The fundraiser, originally scheduled to take place on November 23rd, was supposed to raise money to name an on-campus theater after the comic. After seeing the special, several students planned a walkout to protest the fundraiser, according to Politico. Additionally, several Netflix employees held a strike protesting their employer’s decision to keep the special on the streaming service.
— Okayplayer (@okayplayer) October 13, 2021
However, the school now says the event will take place in late April instead. In the meantime, the school wants to hold listening sessions. “We will lean into this moment as a community,” the school said in a statement. “We have engaged in listening sessions with our students and have allowed space for diverse viewpoints. We are committed to fostering a community where every individual feels both heard and supported.”
It’s unclear if the disgraced comedian will show up at the event. During a recent stand-up set, he tried to joke about being un-invited.

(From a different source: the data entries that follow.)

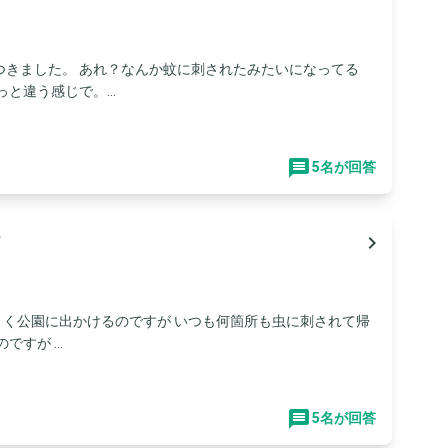
つきました。 あれ？なんか蚊に刺されたみたいになってる
と違う感じで。...
5名が回答
て
navigate_next
よく公園に出かけるのですが いつも何箇所も虫に刺されて帰
すが ...
5名が回答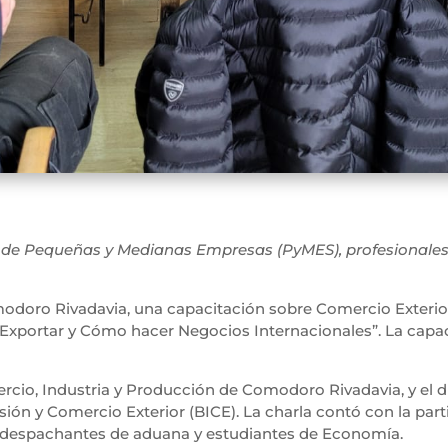
es de Pequeñas y Medianas Empresas (PyMES), profesionale
modoro Rivadavia, una capacitación sobre Comercio Exterior
Exportar y Cómo hacer Negocios Internacionales”. La capacit
cio, Industria y Producción de Comodoro Rivadavia, y el di
sión y Comercio Exterior (BICE). La charla contó con la pa
 despachantes de aduana y estudiantes de Economía.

“They’re canceling stuff I didn’t even want to do,” Chappelle said according to IndyStar. “If you think you’re mad at me — remember, I didn’t disinvite you from anything.”

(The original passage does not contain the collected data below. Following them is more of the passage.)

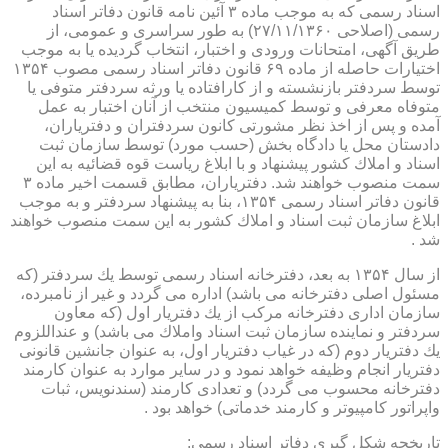
اسناد رسمی كه به موجب ماده ۳ آئین نامه قانون دفاتر اسناد
رسمی (اصلاحی ۲۷/۱۱/۱۳۶۰) به طور سراسری و عمومی، از
طریق آگهی، امتحانات ورودی و اختبار، انتخاب گردیده یا به موجب
اختیارات حاصله از ماده ۶۹ قانون دفاتر اسناد رسمی مصوب ۱۳۵۴
توسط سردفتر بازنشسته و از كارافتاده یا ورثه سردفتر متوفی یا
متوفاه معرفی و توسط كمیسیون منتخب از آنان اختبار به عمل
آمده و پس از اخذ نظر مشورتی كانون سردفتران و دفتریاران،
دادستان محل یا دادگاه بخش (حسب مورد) توسط سازمان ثبت
اسناد و املاك كشور پیشنهاد و با ابلاغ ریاست قوه قضائیه به این
سمت منصوب خواهند شد. دفتریاران، مطابق قسمت اخیر ماده ۳
قانون دفاتر اسناد رسمی ۱۳۵۴، بنا به پیشنهاد سردفتر و به موجب
ابلاغ سازمان ثبت اسناد و املاك كشور به این سمت منصوب خواهند
شد .
از سال ۱۳۵۴ به بعد، دفترخانه اسناد رسمی توسط یك سردفتر (كه
مسئول اصلی دفترخانه می باشد) اداره می گردد و غیر از نامبرده،
سازمان اداری دفترخانه مركب از یك دفتریار اول (كه معاون
سردفتر و نماینده سازمان ثبت اسناد واملاك می باشد) و عنداللزوم
یك دفتریار دوم (كه در غیاب دفتریار اول، به عنوان جانشین قانونی
دفتریار انجام وظیفه خواهد نمود و در سایر موارد به عنوان كارمند
دفترخانه محسوب می گردد) و تعدادی كارمند (سندنویس، ثبات
واپراتور كامپیوتر و كارمند خدماتی) خواهد بود .
تاریخچه شكل گیری دفاتر اسناد رسمی:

The school tried to defend its decision to move forward with the fundraiser anyways. “We recognize that not everyone will accept or welcome a particular artist’s point of view, product or craft, but reject the notion that a “cancel culture” is a healthy or constructive means to teach our students how society should balance creative freedom with protecting the rights and dignity of all its members,” it said.
Duke Ellington School of the arts also said they are expanding its curriculum to include “content related to political activism, civic engagement, arts activism, and the intersections of race, gender, and sexuality.” “Our objective is to uplift conversations around artistic freedom and artistic responsibility,” it added.